WHAT IS NEEDED: From the entries that follow, copy exactly the lines beginning at the line holding "## SHOW ACCESS" and continuing through the line holding "## SHOW CLUSTER(S)".

GIVEN ENTRIES:
##############################
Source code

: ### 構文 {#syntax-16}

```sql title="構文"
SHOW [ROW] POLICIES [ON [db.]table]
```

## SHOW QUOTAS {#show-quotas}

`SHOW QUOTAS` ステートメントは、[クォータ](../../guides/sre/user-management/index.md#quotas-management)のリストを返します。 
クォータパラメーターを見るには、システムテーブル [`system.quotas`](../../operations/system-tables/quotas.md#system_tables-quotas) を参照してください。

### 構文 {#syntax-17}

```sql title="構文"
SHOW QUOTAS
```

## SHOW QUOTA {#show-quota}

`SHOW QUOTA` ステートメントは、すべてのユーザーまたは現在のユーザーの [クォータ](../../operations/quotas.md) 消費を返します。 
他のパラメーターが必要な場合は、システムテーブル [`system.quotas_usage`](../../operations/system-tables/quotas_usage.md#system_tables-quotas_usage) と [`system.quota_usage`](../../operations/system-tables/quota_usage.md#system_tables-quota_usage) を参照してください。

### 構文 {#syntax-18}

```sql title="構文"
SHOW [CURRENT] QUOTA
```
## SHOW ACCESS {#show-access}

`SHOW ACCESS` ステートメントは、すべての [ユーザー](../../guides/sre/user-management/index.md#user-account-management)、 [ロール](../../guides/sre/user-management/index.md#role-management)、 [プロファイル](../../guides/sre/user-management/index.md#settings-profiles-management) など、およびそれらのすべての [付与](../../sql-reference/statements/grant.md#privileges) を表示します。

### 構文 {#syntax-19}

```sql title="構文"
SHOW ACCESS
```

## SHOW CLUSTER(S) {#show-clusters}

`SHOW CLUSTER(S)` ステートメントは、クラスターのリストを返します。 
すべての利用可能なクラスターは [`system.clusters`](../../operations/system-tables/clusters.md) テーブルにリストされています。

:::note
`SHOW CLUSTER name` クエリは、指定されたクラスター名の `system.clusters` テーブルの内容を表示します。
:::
##############################
SOLUTION TO THIS PROBLEM:
## SHOW ACCESS {#show-access}

`SHOW ACCESS` ステートメントは、すべての [ユーザー](../../guides/sre/user-management/index.md#user-account-management)、 [ロール](../../guides/sre/user-management/index.md#role-management)、 [プロファイル](../../guides/sre/user-management/index.md#settings-profiles-management) など、およびそれらのすべての [付与](../../sql-reference/statements/grant.md#privileges) を表示します。

### 構文 {#syntax-19}

```sql title="構文"
SHOW ACCESS
```

## SHOW CLUSTER(S) {#show-clusters}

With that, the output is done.